第四十話 外洋パフォーマンスクルーザー(レーサークルーザー)

   
   

レーサーという言葉に多少の違和感を感じる方もおられるかもしれません。別にレースをしたいわけじゃないから。でもその後にクルーザーという言葉があるように、このジャンルのヨットはクルージングにも適している。つまり、速いセーリングパフォーマンスを持つクルージング艇、それでハイパフォーマンスクルーザーという言い方もします。

旅もするがそれも大洋を渡るロングクルージングも視野に、例え大洋を渡るわけでも無いとしても、それでいて日常的には近場でのセーリングをより高いパフォーマンスで楽しみたいという方、もちろんレースにも。ロングレースにも。そういうハイクラスのコンセプトを有したハイパフォーマンスクルーザーはあらゆるヨットライフに呼応してくれます。

その良い例としてご紹介したいのがスウェーデンのアルコナヨットです。レーサーを建造する場合はそのスピードにフォーカスされますから、ある意味では簡単です。しかし、レーサークルーザー(パフォーマンスクルーザー)の場合は走りだけでは無く、外洋での安全性や快適性にも考慮しなければならないだけに難しいと言えます。速く走る為には排水量を軽量化しなければならない、でも同時に高い船体剛性でなければならない。こういうヨットは例えレースしなくても、セーリングがより面白く快適に感じられるようになると思います。

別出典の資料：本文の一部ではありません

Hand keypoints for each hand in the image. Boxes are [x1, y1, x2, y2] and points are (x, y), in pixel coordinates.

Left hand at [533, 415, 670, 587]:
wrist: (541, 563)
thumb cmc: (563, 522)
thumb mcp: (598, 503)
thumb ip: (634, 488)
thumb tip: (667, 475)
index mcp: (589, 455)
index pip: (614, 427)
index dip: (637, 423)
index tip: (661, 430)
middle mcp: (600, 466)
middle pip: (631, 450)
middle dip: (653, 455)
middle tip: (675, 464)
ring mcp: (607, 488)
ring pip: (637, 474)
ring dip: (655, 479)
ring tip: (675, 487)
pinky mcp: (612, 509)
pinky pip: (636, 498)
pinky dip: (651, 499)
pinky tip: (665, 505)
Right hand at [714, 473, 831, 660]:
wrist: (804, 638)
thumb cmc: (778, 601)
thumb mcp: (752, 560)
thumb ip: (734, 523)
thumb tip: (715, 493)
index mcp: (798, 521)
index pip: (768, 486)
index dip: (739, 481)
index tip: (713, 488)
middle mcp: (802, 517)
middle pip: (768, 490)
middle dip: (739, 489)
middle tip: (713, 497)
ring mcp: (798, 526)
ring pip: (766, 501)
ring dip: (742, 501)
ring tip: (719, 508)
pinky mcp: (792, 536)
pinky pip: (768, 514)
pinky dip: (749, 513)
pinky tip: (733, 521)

アルコナヨットは34フィートから46フィートまでの建造でしたが、この度50フィートのニューフラッグシップ艇をデビューさせました。船底には亜鉛メッキされた鉄製のフレームを設置し、キールやマストはそのフレームに接合され負荷をフレームで受けています。また、サンドイッチ構造の船体に加えストレスがかかる部位についてはカーボンを使用し強化と軽量化、さらにインテリア木材の多くはサンドイッチ構造として、これも強化と軽量化を実現しています。数あるヨット群の中においてこの造りはトップレベル、大洋を渡る性能を持ち、且つハイパフォーマンスを実現しています。それだけに一般量産艇の価格ではありませんが、充分その価値が認められたヨットです。



操船は二人でOK、その他の方々はゲストとして招待しても良い。近場のセーリングから外洋に及ぶ大海への旅、もちろんロングでのレースにも性能を発揮します。北欧のハイクオリティーヨットです。

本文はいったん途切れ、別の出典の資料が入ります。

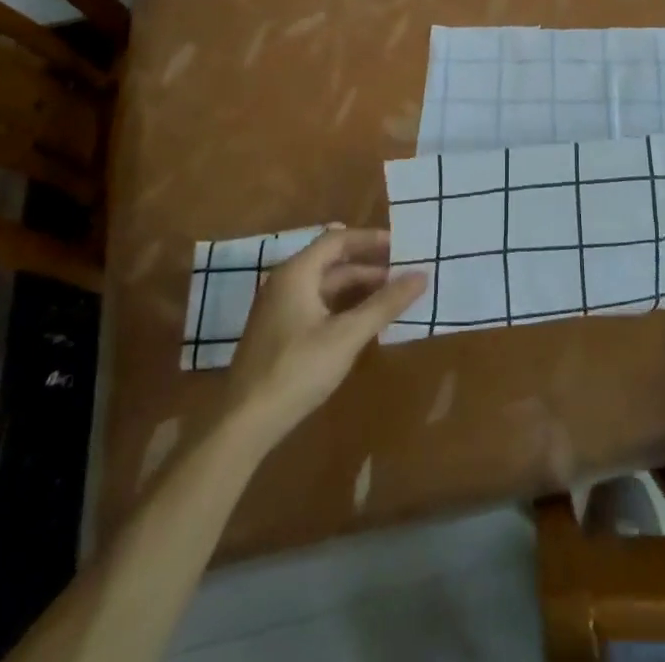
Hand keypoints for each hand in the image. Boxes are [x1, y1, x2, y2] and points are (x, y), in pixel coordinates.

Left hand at [224, 227, 427, 440]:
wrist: (243, 425)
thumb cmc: (296, 370)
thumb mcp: (347, 336)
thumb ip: (385, 304)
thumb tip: (422, 275)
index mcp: (297, 272)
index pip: (338, 240)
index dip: (371, 240)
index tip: (402, 246)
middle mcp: (286, 282)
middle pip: (332, 262)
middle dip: (369, 266)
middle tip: (404, 273)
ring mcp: (280, 309)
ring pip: (326, 286)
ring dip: (358, 288)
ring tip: (393, 297)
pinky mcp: (280, 333)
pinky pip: (318, 306)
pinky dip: (344, 307)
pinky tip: (365, 322)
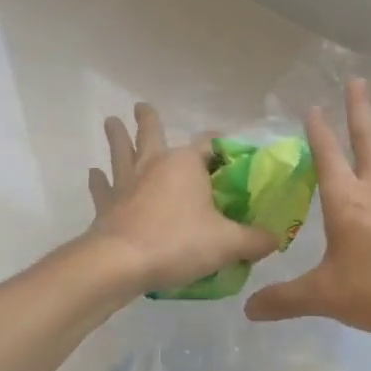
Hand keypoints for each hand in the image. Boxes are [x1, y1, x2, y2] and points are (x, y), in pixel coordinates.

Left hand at [85, 103, 279, 296]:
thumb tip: (275, 238)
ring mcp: (126, 183)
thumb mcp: (229, 244)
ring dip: (117, 137)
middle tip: (142, 106)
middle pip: (152, 134)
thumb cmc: (178, 244)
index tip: (231, 148)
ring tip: (111, 122)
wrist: (121, 263)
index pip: (210, 144)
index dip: (223, 145)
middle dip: (149, 120)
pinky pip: (102, 188)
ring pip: (121, 153)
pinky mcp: (107, 205)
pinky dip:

クルージング主体の方でも旅以外では日常的にセーリングを楽しんで頂きたいと何度も書いてきました。そういう時、やはり少しでも走る方が面白さが違います。世界には様々なタイプのヨットがありますが、レースはしないクルージング派だと思っても、そのままクルージング艇と決めつける手は無い。現代のヨットは進化し続けています。